The British pound surged on Monday to $1.4072 against the U.S. dollar following the report that an agreement between the U.K and European Union was close ahead of their joint meeting later today in London.

The talks broke down in December when the U.K refused the EU proposal separating the Irish border from the rest of the U.K.

While the U.K. officials were reported to have said the terms of the transition are already agreed and just waiting to be signed by the U.K.’s Brexit Secretary David Davis and EU counterpart Michel Barnier, experts think any gain in pound now will be temporary, given longer-term challenges faced on trades with the EU that needs to be settled.

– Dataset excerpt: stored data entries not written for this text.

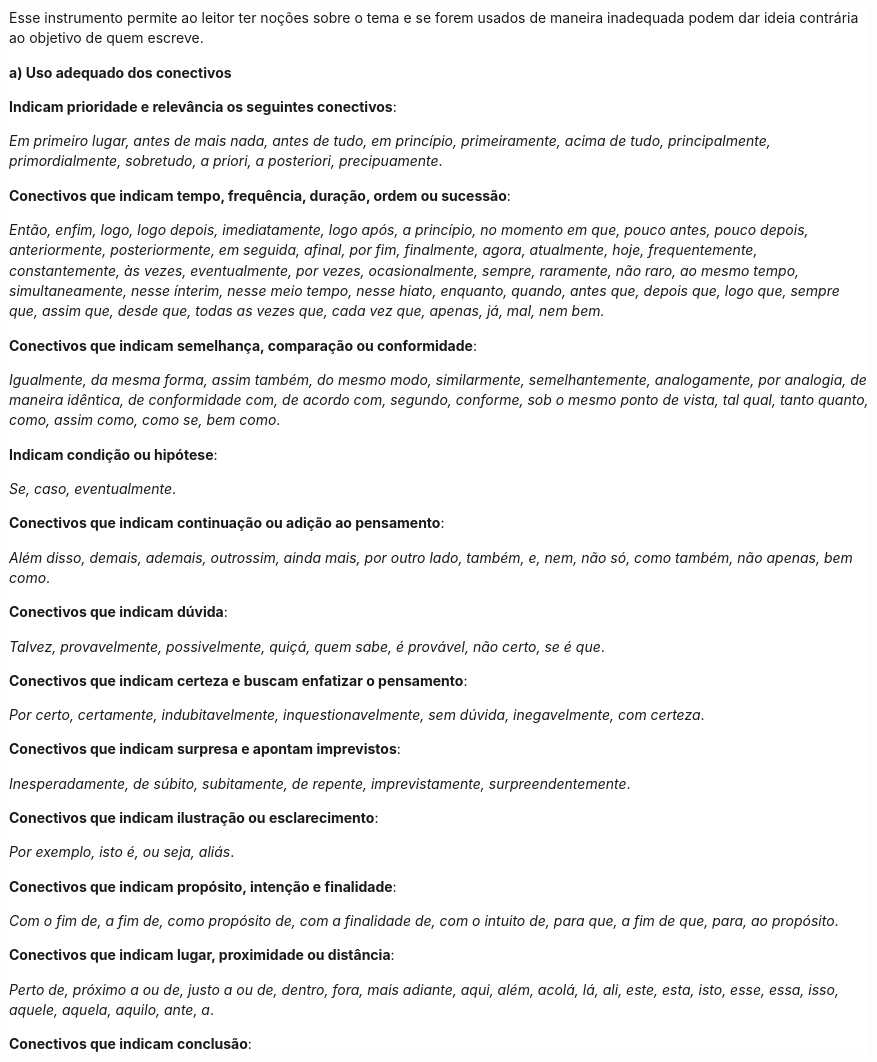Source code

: Esse instrumento permite ao leitor ter noções sobre o tema e se forem usados de maneira inadequada podem dar ideia contrária ao objetivo de quem escreve.

**a) Uso adequado dos conectivos**

  **Indicam prioridade e relevância os seguintes conectivos**:

  *Em primeiro lugar, antes de mais nada, antes de tudo, em princípio, primeiramente, acima*   *de tudo, principalmente, primordialmente, sobretudo, a priori, a posteriori, precipuamente*.

  **Conectivos que indicam tempo, frequência, duração, ordem ou sucessão**:

  *Então, enfim, logo, logo depois, imediatamente, logo após, a princípio, no momento em*   *que, pouco antes, pouco depois, anteriormente, posteriormente, em seguida, afinal, por fim,*   *finalmente, agora, atualmente, hoje, frequentemente, constantemente, às vezes,*   *eventualmente, por vezes, ocasionalmente, sempre, raramente, não raro, ao mesmo tempo,*   *simultaneamente, nesse ínterim, nesse meio tempo, nesse hiato, enquanto, quando, antes*   *que, depois que, logo que, sempre que, assim que, desde que, todas as vezes que, cada vez*   *que, apenas, já, mal, nem bem.*

  **Conectivos que indicam semelhança, comparação ou conformidade**:

  *Igualmente, da mesma forma, assim também, do mesmo modo, similarmente,*   *semelhantemente, analogamente, por analogia, de maneira idêntica, de conformidade*   *com, de acordo com, segundo, conforme, sob o mesmo ponto de vista, tal qual, tanto*   *quanto, como, assim como, como se, bem como*.

  **Indicam condição ou hipótese**:

  *Se, caso, eventualmente*.

  **Conectivos que indicam continuação ou adição ao pensamento**:

  *Além disso, demais, ademais, outrossim, ainda mais, por outro lado, também, e, nem, não*   *só, como também, não apenas, bem como*.

  **Conectivos que indicam dúvida**:

  *Talvez, provavelmente, possivelmente, quiçá, quem sabe, é provável, não certo, se é que*.

  **Conectivos que indicam certeza e buscam enfatizar o pensamento**:

  *Por certo, certamente, indubitavelmente, inquestionavelmente, sem dúvida, inegavelmente,*   *com certeza*.

  **Conectivos que indicam surpresa e apontam imprevistos**:

  *Inesperadamente, de súbito, subitamente, de repente, imprevistamente,*   *surpreendentemente*.

  **Conectivos que indicam ilustração ou esclarecimento**:

  *Por exemplo, isto é, ou seja, aliás*.

  **Conectivos que indicam propósito, intenção e finalidade**:

  *Com o fim de, a fim de, como propósito de, com a finalidade de, com o intuito de, para*   *que, a fim de que, para, ao propósito*.

  **Conectivos que indicam lugar, proximidade ou distância**:

  *Perto de, próximo a ou de, justo a ou de, dentro, fora, mais adiante, aqui, além, acolá, lá,*   *ali, este, esta, isto, esse, essa, isso, aquele, aquela, aquilo, ante, a*.

  **Conectivos que indicam conclusão**:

“The stronger pound reflects building optimism that a transition deal will be agreed this week,” said Lee Hardman, an analyst at MUFG. “The EU press conference has fueled optimism of a breakthrough in talks over the weekend.”

A positive Brexit deal would further strengthen the odds of the Bank of England raising interest rates as early as May 2018. The chance of the central bank raising rates rose from 5 percent in February to 82 percent in March as more investors continued to price in that possibility.

This is likely to push the probability to almost 100 percent if a transition deal with the EU is reached later today.

“We need to see the language, conditions etc., but this is obviously progress and likely enough to cement a May hike in our view,” said John Wraith, head of macro rates strategy in London at UBS Group AG. “The stakes are going to get rapidly higher so if you’re going to get short-term relief reflected in a stronger sterling, higher short-end rates, a more hawkish MPC, it will prove short-lived,” said Wraith, who sees the pound dropping to $1.37 by year-end.”

The Pound is expected to jump above 1.4105 price level to 1.4208 if the deal materialized with positive acceptance across global financial markets.